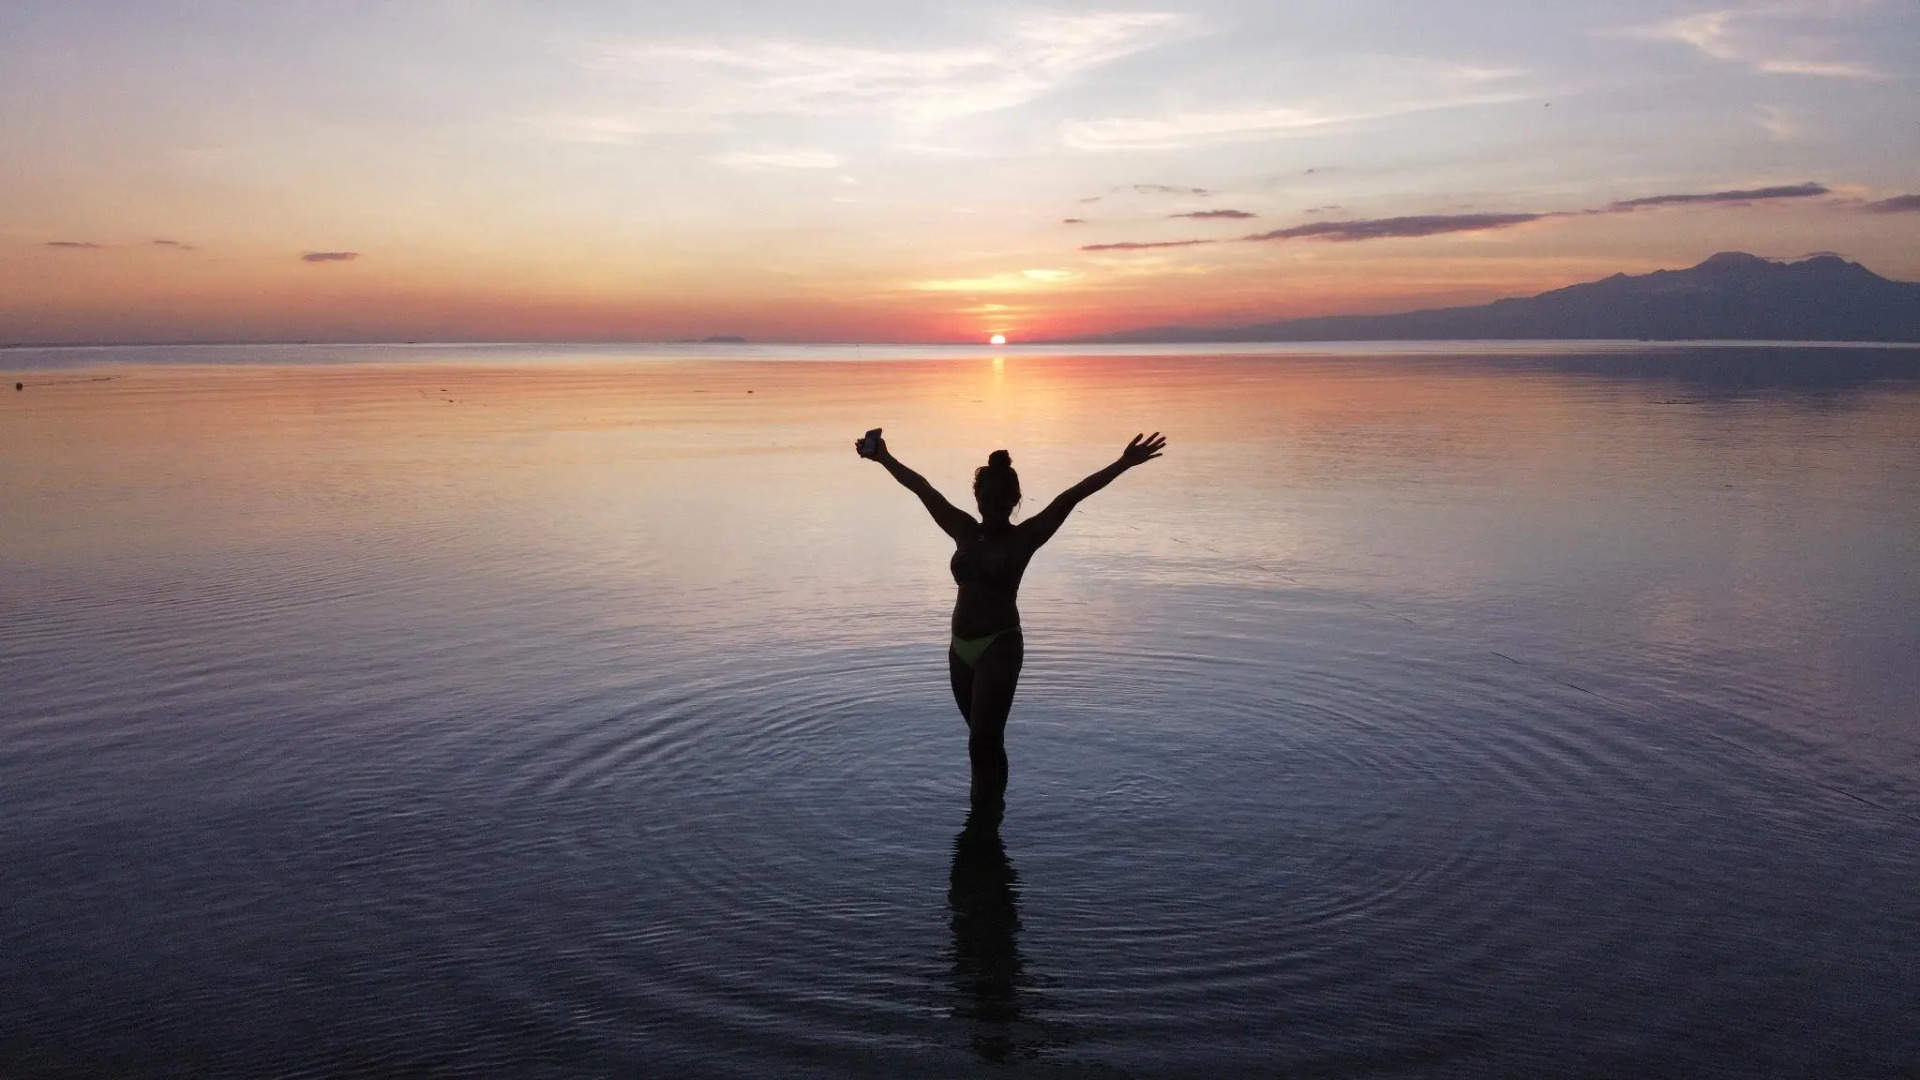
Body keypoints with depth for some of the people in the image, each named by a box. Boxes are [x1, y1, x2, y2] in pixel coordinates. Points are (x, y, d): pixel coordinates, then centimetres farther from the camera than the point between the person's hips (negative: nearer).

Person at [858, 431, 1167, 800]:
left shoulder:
******
### EXERCISE DETAILS
Reproduce the lines above word for word, leaving out the picture.

### ANSWER TO THIS PROBLEM
Body keypoints with depth for some of the people in the image, each named by a box. Boxes are [x1, y1, x2, y2] in pixel coordinates. Points are (x, y, d): pixel coordinates, then centimetres farther from the camera than the point between the person's hips (negative: nearer).

Person at [858, 431, 1167, 800]:
left shoulder:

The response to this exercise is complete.